* [Problem description]: Below is some data. Retype exactly the lines starting at the one with "X118220000Y-109550000D01*" and ending at the one with "X118069047Y-83835725D01*".

── Material for this exercise

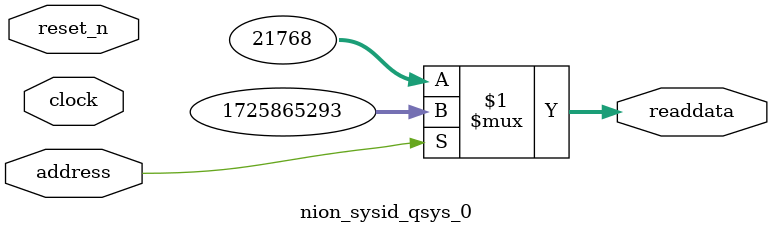
<source format=v>

`timescale 1ns / 1ps
// synthesis translate_on

// turn off superfluous verilog processor warnings 
// altera message_level Level1 
// altera message_off 10034 10035 10036 10037 10230 10240 10030 

module nion_sysid_qsys_0 (
               // inputs:
                address,
                clock,
                reset_n,

               // outputs:
                readdata
             )
;

  output  [ 31: 0] readdata;
  input            address;
  input            clock;
  input            reset_n;

  wire    [ 31: 0] readdata;
  //control_slave, which is an e_avalon_slave
  assign readdata = address ? 1725865293 : 21768;

endmodule




</source>
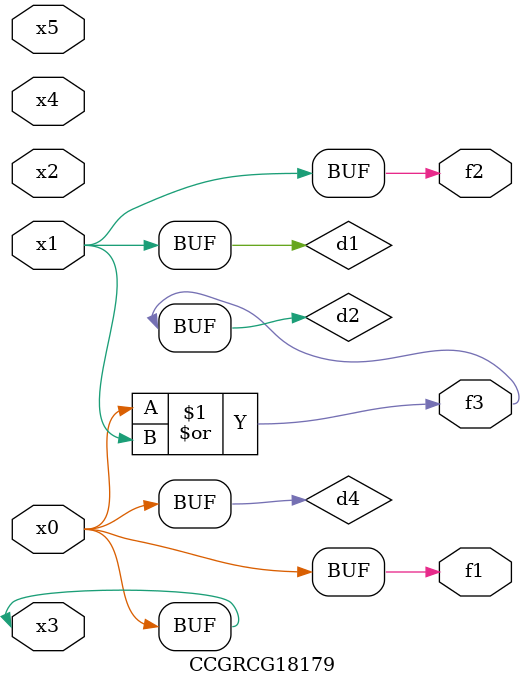
<source format=v>
module CCGRCG18179(
	input x0, x1, x2, x3, x4, x5,
	output f1, f2, f3
);

	wire d1, d2, d3, d4;

	and (d1, x1);
	or (d2, x0, x1);
	nand (d3, x0, x5);
	buf (d4, x0, x3);
	assign f1 = d4;
	assign f2 = d1;
	assign f3 = d2;
endmodule

</source>
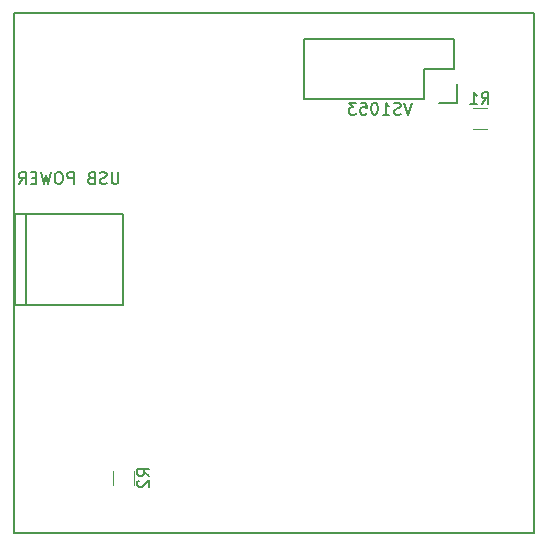
<source format=gbr>
G04 #@! TF.FileFunction,Legend,Bot*
%FSLAX46Y46*%
G04 Gerber Fmt 4.6, Leading zero omitted, Abs format (unit mm)*
G04 Created by KiCad (PCBNEW 4.0.7) date Tue Jan 30 18:32:58 2018*
%MOMM*%
%LPD*%
G01*
G04 APERTURE LIST*
%ADD10C,0.100000*%
%ADD11C,0.150000*%
%ADD12C,0.120000*%
G04 APERTURE END LIST*
D10*
D11*
X143486166Y-77171301D02*
X143152833Y-78171301D01*
X142819499Y-77171301D01*
X142533785Y-78123682D02*
X142390928Y-78171301D01*
X142152832Y-78171301D01*
X142057594Y-78123682D01*
X142009975Y-78076063D01*
X141962356Y-77980825D01*
X141962356Y-77885587D01*
X142009975Y-77790349D01*
X142057594Y-77742730D01*
X142152832Y-77695110D01*
X142343309Y-77647491D01*
X142438547Y-77599872D01*
X142486166Y-77552253D01*
X142533785Y-77457015D01*
X142533785Y-77361777D01*
X142486166Y-77266539D01*
X142438547Y-77218920D01*
X142343309Y-77171301D01*
X142105213Y-77171301D01*
X141962356Y-77218920D01*
X141009975Y-78171301D02*
X141581404Y-78171301D01*
X141295690Y-78171301D02*
X141295690Y-77171301D01*
X141390928Y-77314158D01*
X141486166Y-77409396D01*
X141581404Y-77457015D01*
X140390928Y-77171301D02*
X140295689Y-77171301D01*
X140200451Y-77218920D01*
X140152832Y-77266539D01*
X140105213Y-77361777D01*
X140057594Y-77552253D01*
X140057594Y-77790349D01*
X140105213Y-77980825D01*
X140152832Y-78076063D01*
X140200451Y-78123682D01*
X140295689Y-78171301D01*
X140390928Y-78171301D01*
X140486166Y-78123682D01*
X140533785Y-78076063D01*
X140581404Y-77980825D01*
X140629023Y-77790349D01*
X140629023Y-77552253D01*
X140581404Y-77361777D01*
X140533785Y-77266539D01*
X140486166Y-77218920D01*
X140390928Y-77171301D01*
X139152832Y-77171301D02*
X139629023Y-77171301D01*
X139676642Y-77647491D01*
X139629023Y-77599872D01*
X139533785Y-77552253D01*
X139295689Y-77552253D01*
X139200451Y-77599872D01*
X139152832Y-77647491D01*
X139105213Y-77742730D01*
X139105213Y-77980825D01*
X139152832Y-78076063D01*
X139200451Y-78123682D01*
X139295689Y-78171301D01*
X139533785Y-78171301D01*
X139629023Y-78123682D01*
X139676642Y-78076063D01*
X138771880Y-77171301D02*
X138152832Y-77171301D01*
X138486166Y-77552253D01*
X138343308Y-77552253D01*
X138248070Y-77599872D01*
X138200451Y-77647491D01*
X138152832Y-77742730D01*
X138152832Y-77980825D01*
X138200451Y-78076063D01*
X138248070Y-78123682D01*
X138343308Y-78171301D01*
X138629023Y-78171301D01*
X138724261Y-78123682D01*
X138771880Y-78076063D01*
X109800000Y-113600000D02*
X109800000Y-69600000D01*
X153800000Y-113600000D02*
X109800000Y-113600000D01*
X153800000Y-69600000D02*
X153800000Y-113600000D01*
X109800000Y-69600000D02*
X153800000Y-69600000D01*
X147070000Y-71790000D02*
X134370000Y-71790000D01*
X134370000Y-71790000D02*
X134370000Y-76870000D01*
X134370000Y-76870000D02*
X144530000Y-76870000D01*
X147070000Y-71790000D02*
X147070000Y-74330000D01*
X147350000Y-75600000D02*
X147350000Y-77150000D01*
X147070000Y-74330000D02*
X144530000Y-74330000D01*
X144530000Y-74330000D02*
X144530000Y-76870000D01*
X147350000Y-77150000D02*
X145800000Y-77150000D01*
X119049940Y-94325640D02*
X109850060Y-94325640D01*
X119049940Y-86624360D02*
X119049940Y-94325640D01*
X109850060Y-86624360D02*
X119049940Y-86624360D01*
X109850060Y-94325640D02*
X109850060Y-86624360D01*
X110850820Y-94325640D02*
X110850820Y-86624360D01*
D12*
X148640000Y-79400000D02*
X149840000Y-79400000D01*
X149840000Y-77640000D02*
X148640000Y-77640000D01*
X118220000Y-108350000D02*
X118220000Y-109550000D01*
X119980000Y-109550000D02*
X119980000Y-108350000D01*
D11*
X118640476Y-83026201D02*
X118640476Y-83835725D01*
X118592857Y-83930963D01*
X118545238Y-83978582D01*
X118450000Y-84026201D01*
X118259523Y-84026201D01*
X118164285Y-83978582D01*
X118116666Y-83930963D01*
X118069047Y-83835725D01*
X118069047Y-83026201D01*
X117640476Y-83978582D02*
X117497619Y-84026201D01*
X117259523Y-84026201D01*
X117164285Y-83978582D01*
X117116666Y-83930963D01*
X117069047Y-83835725D01*
X117069047Y-83740487D01*
X117116666Y-83645249D01*
X117164285Y-83597630D01*
X117259523Y-83550010D01*
X117450000Y-83502391D01*
X117545238Y-83454772D01*
X117592857Y-83407153D01*
X117640476Y-83311915D01*
X117640476Y-83216677D01*
X117592857Y-83121439D01*
X117545238Y-83073820D01*
X117450000Y-83026201D01*
X117211904Y-83026201D01*
X117069047Y-83073820D01*
X116307142Y-83502391D02*
X116164285Y-83550010D01*
X116116666Y-83597630D01*
X116069047Y-83692868D01*
X116069047Y-83835725D01*
X116116666Y-83930963D01*
X116164285Y-83978582D01*
X116259523Y-84026201D01*
X116640476Y-84026201D01*
X116640476Y-83026201D01*
X116307142Y-83026201D01*
X116211904Y-83073820D01*
X116164285Y-83121439D01*
X116116666Y-83216677D01*
X116116666Y-83311915D01*
X116164285Y-83407153D01*
X116211904Y-83454772D01*
X116307142Y-83502391D01*
X116640476Y-83502391D01*
X114878571Y-84026201D02*
X114878571Y-83026201D01*
X114497618Y-83026201D01*
X114402380Y-83073820D01*
X114354761Y-83121439D01*
X114307142Y-83216677D01*
X114307142Y-83359534D01*
X114354761Y-83454772D01*
X114402380Y-83502391D01*
X114497618Y-83550010D01*
X114878571Y-83550010D01*
X113688095Y-83026201D02*
X113497618Y-83026201D01*
X113402380Y-83073820D01*
X113307142Y-83169058D01*
X113259523Y-83359534D01*
X113259523Y-83692868D01*
X113307142Y-83883344D01*
X113402380Y-83978582D01*
X113497618Y-84026201D01*
X113688095Y-84026201D01*
X113783333Y-83978582D01*
X113878571Y-83883344D01*
X113926190Y-83692868D01*
X113926190Y-83359534D01*
X113878571Y-83169058D01*
X113783333Y-83073820D01*
X113688095Y-83026201D01*
X112926190Y-83026201D02*
X112688095Y-84026201D01*
X112497618Y-83311915D01*
X112307142Y-84026201D01*
X112069047Y-83026201D01*
X111688095Y-83502391D02*
X111354761Y-83502391D01*
X111211904Y-84026201D02*
X111688095Y-84026201D01*
X111688095Y-83026201D01*
X111211904Y-83026201D01*
X110211904Y-84026201D02*
X110545238Y-83550010D01*
X110783333Y-84026201D02*
X110783333Y-83026201D01*
X110402380Y-83026201D01*
X110307142Y-83073820D01*
X110259523Y-83121439D01*
X110211904Y-83216677D01*
X110211904Y-83359534D01*
X110259523Y-83454772D01*
X110307142Y-83502391D01*
X110402380Y-83550010D01*
X110783333Y-83550010D01*
X149406666Y-77272381D02*
X149740000Y-76796190D01*
X149978095Y-77272381D02*
X149978095Y-76272381D01*
X149597142Y-76272381D01*
X149501904Y-76320000D01*
X149454285Y-76367619D01*
X149406666Y-76462857D01*
X149406666Y-76605714D01*
X149454285Y-76700952D01*
X149501904Y-76748571D01*
X149597142Y-76796190D01*
X149978095Y-76796190D01*
X148454285Y-77272381D02*
X149025714Y-77272381D01*
X148740000Y-77272381D02*
X148740000Y-76272381D01*
X148835238Y-76415238D01*
X148930476Y-76510476D01*
X149025714Y-76558095D01*
X121252381Y-108783334D02*
X120776190Y-108450000D01*
X121252381Y-108211905D02*
X120252381Y-108211905D01*
X120252381Y-108592858D01*
X120300000Y-108688096D01*
X120347619Y-108735715D01*
X120442857Y-108783334D01*
X120585714Y-108783334D01*
X120680952Y-108735715D01*
X120728571Y-108688096D01*
X120776190Y-108592858D01*
X120776190Y-108211905D01*
X120347619Y-109164286D02*
X120300000Y-109211905D01*
X120252381Y-109307143D01*
X120252381Y-109545239D01*
X120300000Y-109640477D01*
X120347619Y-109688096D01*
X120442857Y-109735715D01*
X120538095Y-109735715D01*
X120680952Y-109688096D01*
X121252381Y-109116667D01*
X121252381Y-109735715D01*
M02*

</source>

────

* [Exercise result]:
X118220000Y-109550000D01*
X119980000Y-109550000D02*
X119980000Y-108350000D01*
D11*
X118640476Y-83026201D02*
X118640476Y-83835725D01*
X118592857Y-83930963D01*
X118545238Y-83978582D01*
X118450000Y-84026201D01*
X118259523Y-84026201D01*
X118164285Y-83978582D01*
X118116666Y-83930963D01*
X118069047Y-83835725D01*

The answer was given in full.